In the clinic, cardiovascular disease risk is most commonly assessed using the Framingham risk score, an algorithm based on the results of a landmark study that has run since 1948. But the Framingham study and score both focus on biological contributors to health, such as diet, exercise, and genetics/family history. Attempts to create a score for social risk factors, such as the Neighborhood Deprivation Index, are limited by their use of broad, national measures such as the U.S. Census. 

“There’s nothing that’s really looking at the granular level of the neighborhood,” said Elizabeth Tung, Instructor of Medicine at UChicago Medicine. “In Chicago, we have a lot of very granular data, that we don’t necessarily have nationally; nobody does. Looking at it from this microscopic level in Chicago could be really interesting to see how much better of a predictor or social risk score can we create.”

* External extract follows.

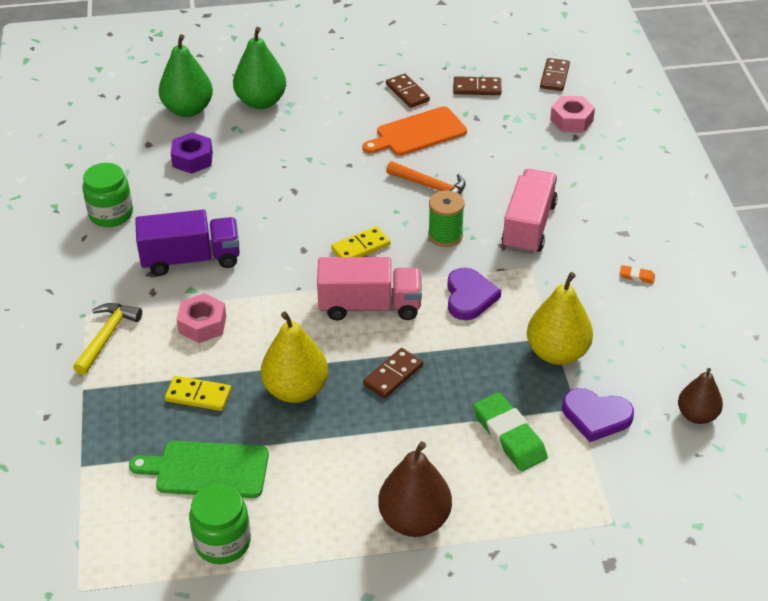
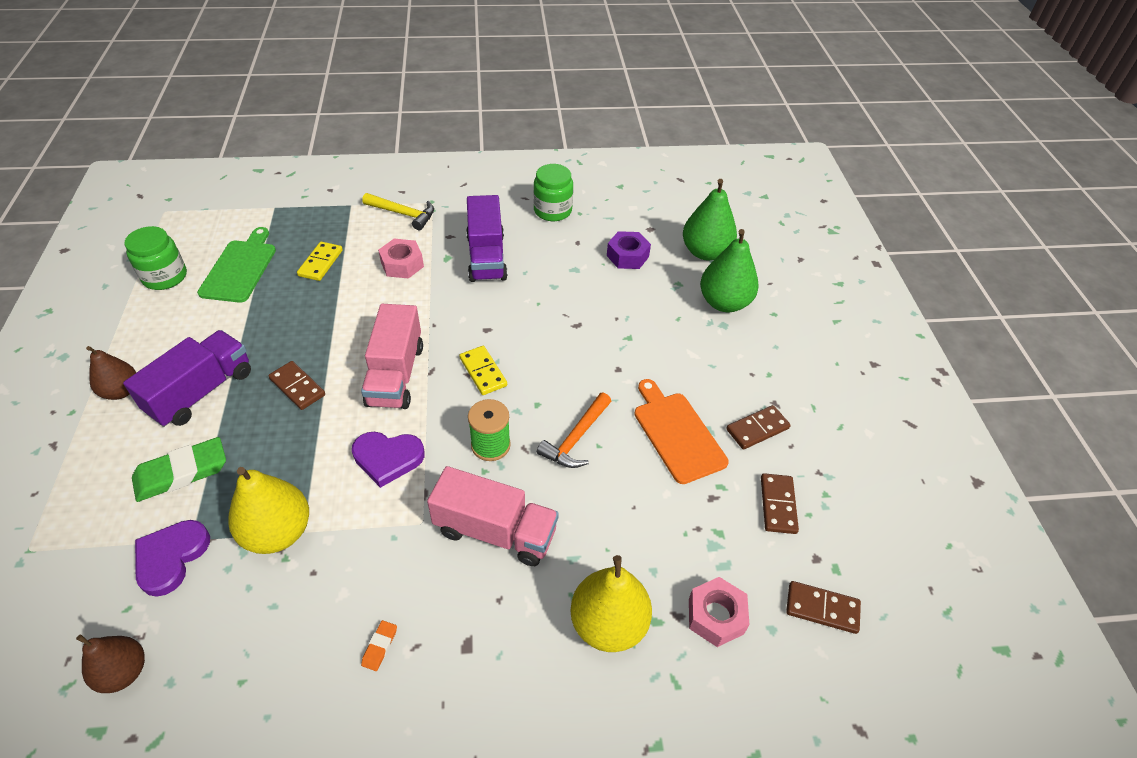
camera: 90 degrees right, 5 degrees up
yellow pear [261,312,328,403] -> yellow pear moved to [570,555,652,652]
brown pear [378,442,452,537] -> brown pear [86,346,136,400], size x0.64
none -> purple truck [123,330,251,427]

Some of that data comes from University of Chicago efforts such as MapsCorps, which conducts an ongoing deep survey of community resources such as grocery stores, exercise centers, pharmacies and other local assets. Other sources include the City of Chicago, which provides in-depth data on crime, transit outages, and other local factors, NASA air quality data, and National Weather Service measurements. The project will merge these datasets with patient-level records from the UChicago Clinical Data Research Warehouse to study how these social variables affect medical risk and outcomes.

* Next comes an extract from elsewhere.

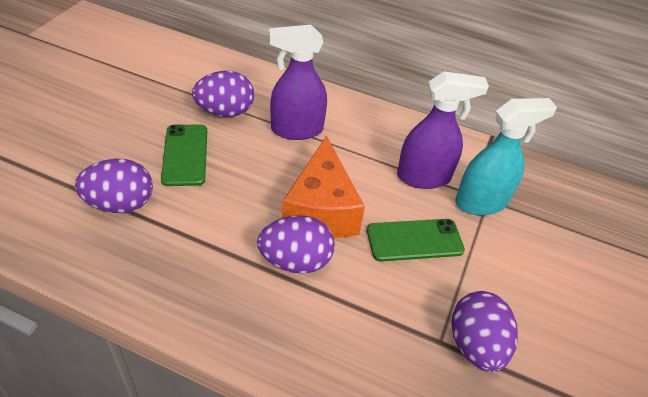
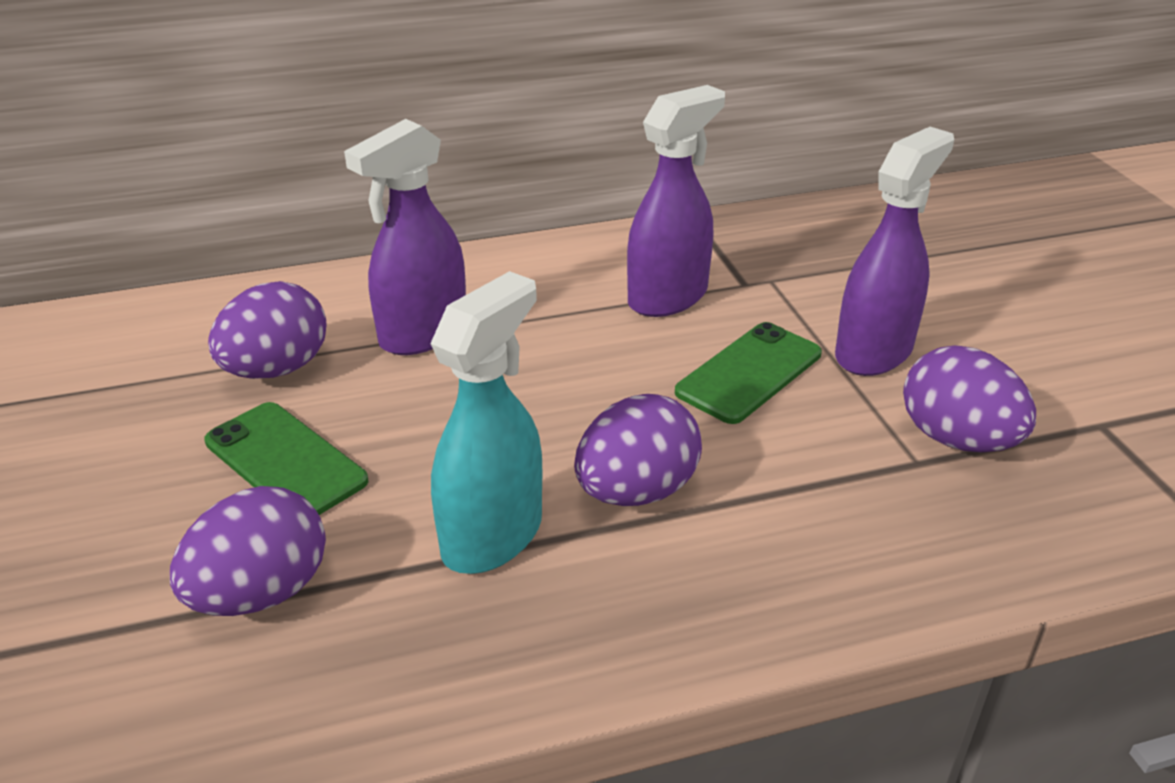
camera: 35 degrees left, 10 degrees down
orange cheese [282,136,365,238] -> none
turquoise spray bottle [455,98,557,215] -> turquoise spray bottle moved to [430,271,542,574]
none -> purple spray bottle [835,127,954,376]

Key to the analysis will be the use of spatial analytics methods, such as spatiotemporal buffers, to study how the influence of social factors changes with distance and time. For example, a violent crime on the same block as a patient’s home might have more of an impact on cardiovascular risk than a similar crime a mile away; similarly, a crime last week could be more impactful than a crime three months ago. Researchers will estimate these relationships for several hundred socioeconomic and environmental variables and produce a new model for cardiovascular risk.

“We’re bringing both social science theory and social epidemiology theory to data science,” said Marynia Kolak, Assistant Director for Health Informatics at the Center for Spatial Data Science. “From a methods standpoint, it’s not common to bring spatial science, or even geo-computational methods at this scale to the analysis. We’re using these more powerful techniques to find the optimal inputs that will all go then into a massive neural net algorithm at the individual patient level.”

But because the ultimate goal is to improve clinical care, the end product must make recommendations that clinicians can both understand and act upon.

“We’re trying to go back to the roots of data science, and bring in some theory to beef up our findings so that they’re interpretable at the end of it,” said Kolak. “The goal is not to have a black box that just spits out a number, but to bring meaning to it.”

The research team, which also includes Cardiology Biostatistician Stephanie Besser, Cardiology Fellow Emeka Anyanwu, and Lab Manager and Data Analyst Rhys Chua, hopes to build software based on the model that can be incorporated into electronic medical records, giving physicians a more complete picture of their patients’ cardiovascular risk. The new risk score — and information about the specific factors that increase or decrease risk in each patient’s case — could also help drive treatment in both medical and non-medical ways, such as advising the patient to use a pharmacy in an area with lower crime, better transit access, and higher air quality. Or it could be used to launch new community-level interventions, lowering the risk of individuals by addressing the social risk factors that surround them.

“Based on this model, we could reclassify people who otherwise would have been low risk,” Tabit said. “We might look around them and say, they’re otherwise low risk, but they’re in a very high risk area, so I’m going to be even more aggressive in the risk factor modification. I’m going to lower their lipids even more, I’m going to keep a closer eye on their blood pressure. Or I’m going to go reach out to everyone else in the community and figure out what to do about them as well. There are a lot of possible implications here.”

[Image: Patients that intersect (yellow) with 500m crime buffers(blue), red represents non intersecting patients.]